The next morning, after a quick breakfast, I was ready to get at it... seeing as the others in the group still had not shot a deer, they were wanting to sit somewhere in the morning as the temperatures were much better. determined to find my deer...I set out on a solo mission, there was just no denying that this deer was laying dead somewhere , and I was going to find it .
The last blood that we had marked the previous night was where the deer crossed a main road ...I drove my truck to exactly that spot and continued my search… And as luck would have it, I found the deer after just 30 more minutes of tracking. and to my surprise, the deer was completely intact, untouched by the coyotes.









The deer finally layed down next to the frozen pond in the pic below.. I shot it on far side of distant hillside in the background.
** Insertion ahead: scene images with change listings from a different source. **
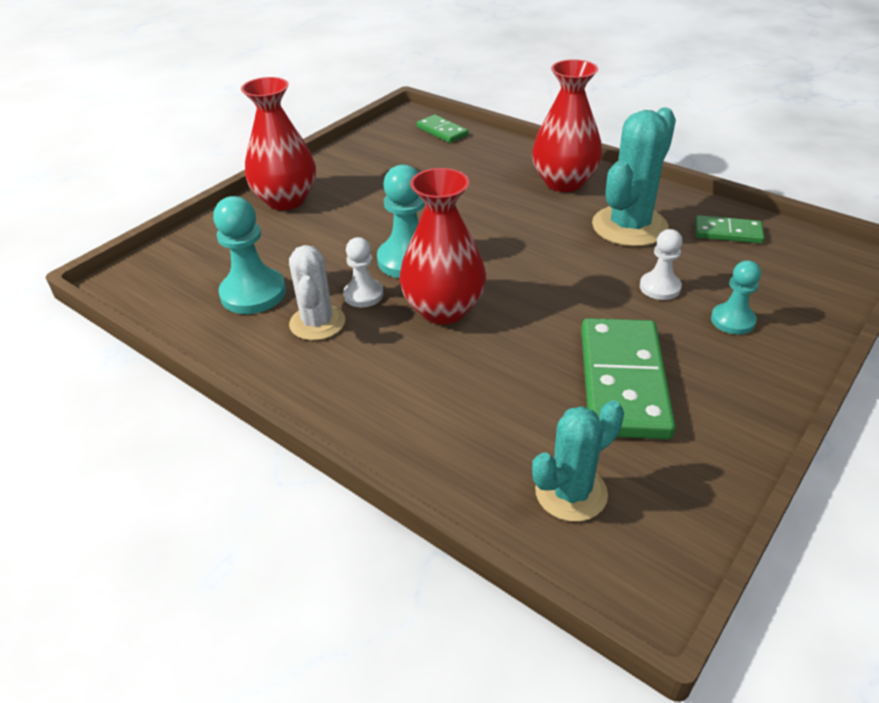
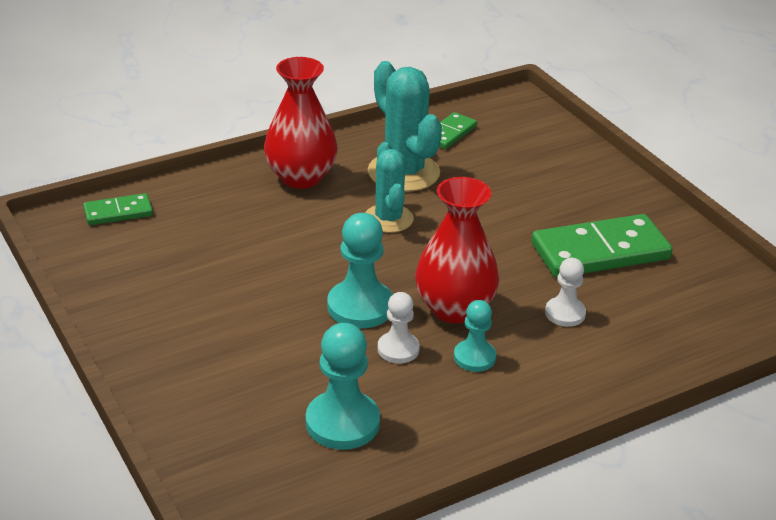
camera: 70 degrees left, 5 degrees down
red vase [241,77,316,210] -> none
white cactus [289,245,345,341] -> none
turquoise cactus [532,400,624,522] -> turquoise cactus moved to [365,142,414,233]
green domino [581,318,676,439] -> green domino turned 45 degrees counterclockwise [531,214,673,278]
white pawn [640,229,683,300] -> white pawn moved to [545,258,586,327]
turquoise pawn [711,260,761,335] -> turquoise pawn moved to [454,300,496,372]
Obviously, as the pic shows, I was probably still shaking when I pulled the trigger .. My shot placement was slightly to the right , the deer was facing me, quarterd to my left...The field dress job did show that I took out the back end of one lung and landed the bullet in the stomach. No pass through. It's amazing how far a deer will go with just one lung working. I was more amazed that I never once kicked up this deer during the tracking.

Never give up!

Thanks for reading my story guys and have a great 2018!


----------



## snag (Dec 27, 2005)

That was a good tracking job, glad all worked out, that’s a heck of a distance it went.


----------



## fastwater (Apr 1, 2014)

Great read 9.
You did good by waiting till morning.
Old guy once told me, "when in doubt...back out".
That's proven to be very true over the years.


----------



## cb55 (Jan 4, 2014)

Good job


----------



## bobk (Apr 30, 2004)

Congrats and thanks for the good read.


----------



## sherman51 (Apr 12, 2011)

love reading a good hunting story that turns out good. congrats on getting your deer. and kudos for following it to the end.
sherman


----------



## chris1162 (Mar 12, 2008)

Sounds like your freezer is full for the year now!!! Congrats carl!


----------



## crappiedude (Mar 12, 2006)

Nice read and a great story. Congrats on the successful hunt.


----------